Medical Record
- Discipline: General medical
- Language: English

Publication details
- History: 1866–?

Standard abbreviations
- ISO 4: Med. Rec.

= Medical Record (journal) =

Defunct medical journal published in New York City

The Medical Record: A Weekly Journal of Medicine and Surgery was an American medical journal founded in 1866 by George Frederick Shrady, Sr., who was its first editor-in-chief. Thomas Lathrop Stedman became assistant editor in 1890 and editor-in-chief in 1897.

It was published in New York City. It was later published by the Washington Institute of Medicine.

Many issues of Medical Record are now in the public domain and available through the Google Books project.
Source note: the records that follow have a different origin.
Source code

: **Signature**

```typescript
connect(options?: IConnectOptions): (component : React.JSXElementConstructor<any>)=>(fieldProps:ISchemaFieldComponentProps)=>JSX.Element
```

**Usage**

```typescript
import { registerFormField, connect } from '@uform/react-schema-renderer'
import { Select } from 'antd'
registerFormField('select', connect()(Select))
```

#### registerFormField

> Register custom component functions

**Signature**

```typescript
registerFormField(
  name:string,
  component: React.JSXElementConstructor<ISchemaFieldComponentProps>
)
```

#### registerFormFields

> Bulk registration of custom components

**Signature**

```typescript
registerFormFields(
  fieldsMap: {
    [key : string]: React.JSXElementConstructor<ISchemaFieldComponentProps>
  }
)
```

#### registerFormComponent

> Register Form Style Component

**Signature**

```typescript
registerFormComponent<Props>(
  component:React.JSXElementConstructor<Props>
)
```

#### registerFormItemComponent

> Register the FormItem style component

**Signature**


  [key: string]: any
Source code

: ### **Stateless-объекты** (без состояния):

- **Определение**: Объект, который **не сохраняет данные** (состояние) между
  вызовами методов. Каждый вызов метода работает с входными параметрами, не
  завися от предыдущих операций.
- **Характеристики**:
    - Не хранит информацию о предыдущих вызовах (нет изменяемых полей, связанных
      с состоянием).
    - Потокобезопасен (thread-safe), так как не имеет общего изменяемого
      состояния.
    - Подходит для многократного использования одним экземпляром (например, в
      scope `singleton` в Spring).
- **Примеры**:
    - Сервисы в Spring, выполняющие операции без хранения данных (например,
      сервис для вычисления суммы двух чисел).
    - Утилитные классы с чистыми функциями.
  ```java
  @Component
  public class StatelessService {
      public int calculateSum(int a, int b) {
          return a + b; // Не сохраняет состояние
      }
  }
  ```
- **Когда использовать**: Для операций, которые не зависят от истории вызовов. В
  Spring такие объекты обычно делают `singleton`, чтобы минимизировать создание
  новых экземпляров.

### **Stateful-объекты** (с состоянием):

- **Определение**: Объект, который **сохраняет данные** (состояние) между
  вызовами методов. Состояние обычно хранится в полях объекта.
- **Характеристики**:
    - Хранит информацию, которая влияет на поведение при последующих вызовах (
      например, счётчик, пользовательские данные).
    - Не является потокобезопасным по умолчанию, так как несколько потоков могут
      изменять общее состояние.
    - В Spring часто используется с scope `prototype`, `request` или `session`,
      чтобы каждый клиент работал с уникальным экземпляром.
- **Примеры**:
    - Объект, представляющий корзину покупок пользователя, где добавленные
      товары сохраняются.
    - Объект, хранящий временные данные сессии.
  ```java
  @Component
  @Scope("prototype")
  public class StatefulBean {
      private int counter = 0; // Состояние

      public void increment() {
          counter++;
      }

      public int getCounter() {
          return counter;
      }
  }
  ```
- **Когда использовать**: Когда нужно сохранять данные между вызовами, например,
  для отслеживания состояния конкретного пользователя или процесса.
Started in 1866, the Medical Record has for forty-six years held the first place among medical weeklies in America. Impartial, judicial, and scientific, its single aim has been to furnish to the Medical Profession an independent, enterprising, and progressive medical newspaper conserving the best interests of the profession.

The Medical Record believes that the proper scope of a medical newspaper is all that concerns the Science and Practice of Medicine and Surgery, and all that concerns the Physician and Surgeon. It is conducted on the broadest lines, sparing no expense in the employment of its Editorial Staff, in collecting news, in maintaining correspondents in various parts of the world, and in securing exclusive reports of meetings by cable and telegraph.

The Medical Record is independent of the control of any group of individuals or of any personal policy. It is controlled by the best judgment that long experience of the needs of the better class of American physicians can give. Such experience teaches that the enlightened sentiment of the Profession is the only safe guide in this respect.